## Work order
Would you output all the lines below precisely as they stand, leaving each picture out?
--
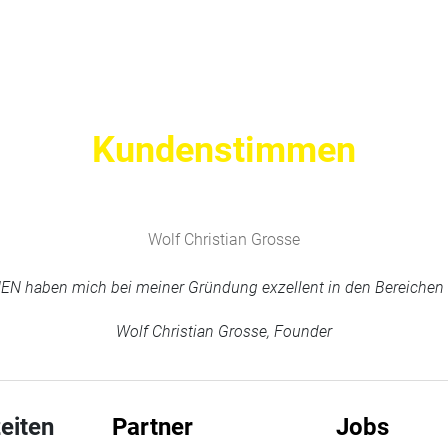
Kundenstimmen
Wolf Christian Grosse
haben mich bei meiner Gründung exzellent in den Bereichen M
Wolf Christian Grosse, Founder
eiten
Partner
Jobs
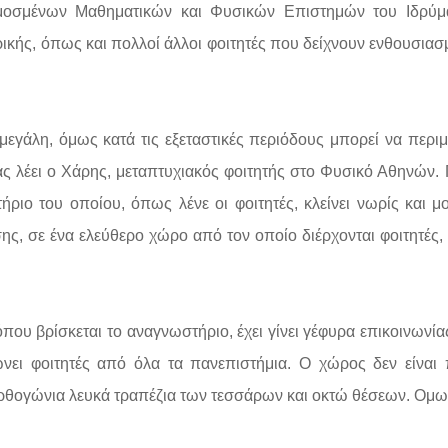
ρμοσμένων Μαθηματικών και Φυσικών Επιστημών του Ιδρύμ
ρικής, όπως και πολλοί άλλοι φοιτητές που δείχνουν ενθουσιασ
μεγάλη, όμως κατά τις εξεταστικές περιόδους μπορεί να περιμ
μας λέει ο Χάρης, μεταπτυχιακός φοιτητής στο Φυσικό Αθηνών.
ιο του οποίου, όπως λένε οι φοιτητές, κλείνει νωρίς και μο
σης, σε ένα ελεύθερο χώρο από τον οποίο διέρχονται φοιτητές,
όπου βρίσκεται το αναγνωστήριο, έχει γίνει γέφυρα επικοινωνία
νει φοιτητές από όλα τα πανεπιστήμια. Ο χώρος δεν είναι
 ορθογώνια λευκά τραπέζια των τεσσάρων και οκτώ θέσεων. Ο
--
## Output below
Kundenstimmen
Wolf Christian Grosse
haben mich bei meiner Gründung exzellent in den Bereichen M
Wolf Christian Grosse, Founder
eiten
Partner
Jobs
ρμοσμένων Μαθηματικών και Φυσικών Επιστημών του Ιδρύμ
ρικής, όπως και πολλοί άλλοι φοιτητές που δείχνουν ενθουσιασ
μεγάλη, όμως κατά τις εξεταστικές περιόδους μπορεί να περιμ
μας λέει ο Χάρης, μεταπτυχιακός φοιτητής στο Φυσικό Αθηνών.
ιο του οποίου, όπως λένε οι φοιτητές, κλείνει νωρίς και μο
σης, σε ένα ελεύθερο χώρο από τον οποίο διέρχονται φοιτητές,
όπου βρίσκεται το αναγνωστήριο, έχει γίνει γέφυρα επικοινωνία
νει φοιτητές από όλα τα πανεπιστήμια. Ο χώρος δεν είναι
 ορθογώνια λευκά τραπέζια των τεσσάρων και οκτώ θέσεων. Ο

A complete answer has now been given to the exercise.